** ZIEL **
Gib den Text über die Frau mit der besonderen Stimme vollständig und Wort für Wort wieder.

** SEITENAUSZUG **
_____
Die Frau mit der besonderen Stimme

In unserem Viertel wohnt eine Frau, die oft mit ihrem Hund an unserem Haus vorbeigeht. Ich kenne sie nur vom Sehen oder genauer gesagt vom Hören. Sie hat nämlich eine besondere Stimme, mit der sie ihrem Vierbeiner die Welt erklärt: „Guck emal Pfiffi, es wird bald Frühling. Da treiwe schon die Knospe…“

Ich habe die Frau lange nicht mehr gesehen, aber auf meinem Weg zum Altglasbehälter hörte ich über die Straße hinweg plötzlich den Satz: „Ei ihr Buwe, das macht ihr awwer schön.“

Ein Lob auf Hessisch

Ich musste lächeln. Ich wusste sofort, wer da auf der anderen Straßenseite steht. Ohne Hund und mit den Händen in den Hüften schaut die Frau auf zwei Handwerker, die auf einem Gerüst das Haus anstreichen. Sie schickt ihnen mal schnell ein Lob auf gut Hessisch hinauf aufs Gerüst. Von oben kommt zum Dank ein Lachen.  

Der Dialekt gibt ein heimatliches Gefühl

Ich habe mich gefreut über die vertraute Stimme mit den zugewandten Worten. Der Dialekt gibt ein heimatliches Gefühl. Obwohl ich die Frau nur aus der Ferne kenne, hat sie es vermocht, einen Moment lang meine Tristesse zu durchbrechen. In ihrem „Ei ihr Buwe“ liegt für mich die Botschaft: „Hallo, hier gibt es echte Menschen. Da ist ein Leben, jeden Tag neu. Du lebst nicht allein. Hör nur hin. Nutz die Chance, einfach mal Hallo zu sagen.“

Eine vertraute Stimme in schwierigen Zeiten

Auf dem Rückweg vom Altglasbehälter habe ich mich wegen meiner Verdrießlichkeit ein wenig vor mir selber geschämt. Und mich gefragt, warum diese kleine Begebenheit mich angerührt hat. Ich glaube, weil die vertraute Stimme, die zuverlässige Art, die überraschende Wohltat der Worte mich zu meiner Sehnsucht gebracht haben: In schweren Zeiten brauche ich Zuverlässiges, Zuspruch. Eine Stimme, die sagt: „He, du bist nicht allein.“ Eine Stimme, die es vermag, mich froh zu machen. Die mich aus dem Grau lockt.
_____
** BEREITGESTELLTES MATERIAL **
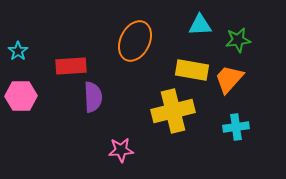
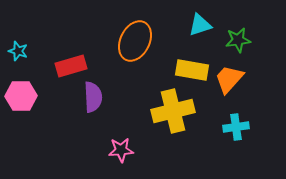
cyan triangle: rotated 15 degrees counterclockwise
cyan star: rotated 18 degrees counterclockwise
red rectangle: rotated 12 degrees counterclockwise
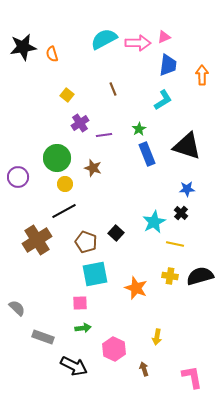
_____
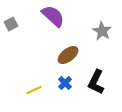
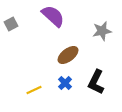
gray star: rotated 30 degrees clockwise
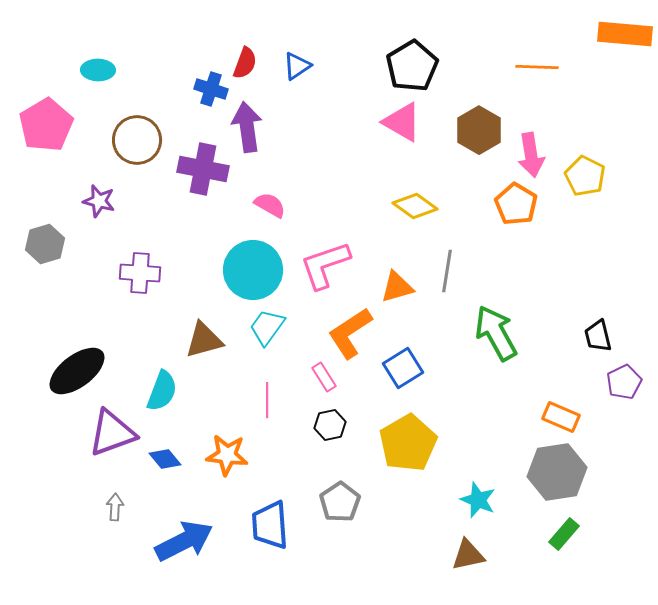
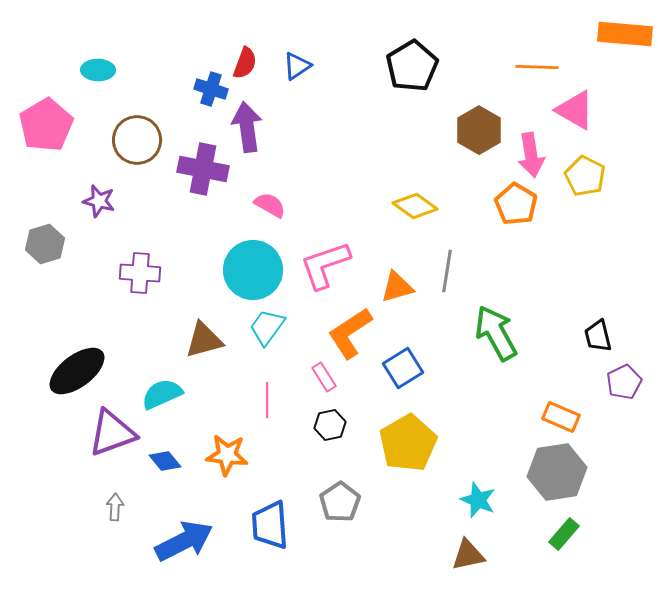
_____
** ERGEBNIS **
Die Frau mit der besonderen Stimme

In unserem Viertel wohnt eine Frau, die oft mit ihrem Hund an unserem Haus vorbeigeht. Ich kenne sie nur vom Sehen oder genauer gesagt vom Hören. Sie hat nämlich eine besondere Stimme, mit der sie ihrem Vierbeiner die Welt erklärt: „Guck emal Pfiffi, es wird bald Frühling. Da treiwe schon die Knospe…“

Ich habe die Frau lange nicht mehr gesehen, aber auf meinem Weg zum Altglasbehälter hörte ich über die Straße hinweg plötzlich den Satz: „Ei ihr Buwe, das macht ihr awwer schön.“

Ein Lob auf Hessisch

Ich musste lächeln. Ich wusste sofort, wer da auf der anderen Straßenseite steht. Ohne Hund und mit den Händen in den Hüften schaut die Frau auf zwei Handwerker, die auf einem Gerüst das Haus anstreichen. Sie schickt ihnen mal schnell ein Lob auf gut Hessisch hinauf aufs Gerüst. Von oben kommt zum Dank ein Lachen.  

Der Dialekt gibt ein heimatliches Gefühl

Ich habe mich gefreut über die vertraute Stimme mit den zugewandten Worten. Der Dialekt gibt ein heimatliches Gefühl. Obwohl ich die Frau nur aus der Ferne kenne, hat sie es vermocht, einen Moment lang meine Tristesse zu durchbrechen. In ihrem „Ei ihr Buwe“ liegt für mich die Botschaft: „Hallo, hier gibt es echte Menschen. Da ist ein Leben, jeden Tag neu. Du lebst nicht allein. Hör nur hin. Nutz die Chance, einfach mal Hallo zu sagen.“

Eine vertraute Stimme in schwierigen Zeiten

Auf dem Rückweg vom Altglasbehälter habe ich mich wegen meiner Verdrießlichkeit ein wenig vor mir selber geschämt. Und mich gefragt, warum diese kleine Begebenheit mich angerührt hat. Ich glaube, weil die vertraute Stimme, die zuverlässige Art, die überraschende Wohltat der Worte mich zu meiner Sehnsucht gebracht haben: In schweren Zeiten brauche ich Zuverlässiges, Zuspruch. Eine Stimme, die sagt: „He, du bist nicht allein.“ Eine Stimme, die es vermag, mich froh zu machen. Die mich aus dem Grau lockt.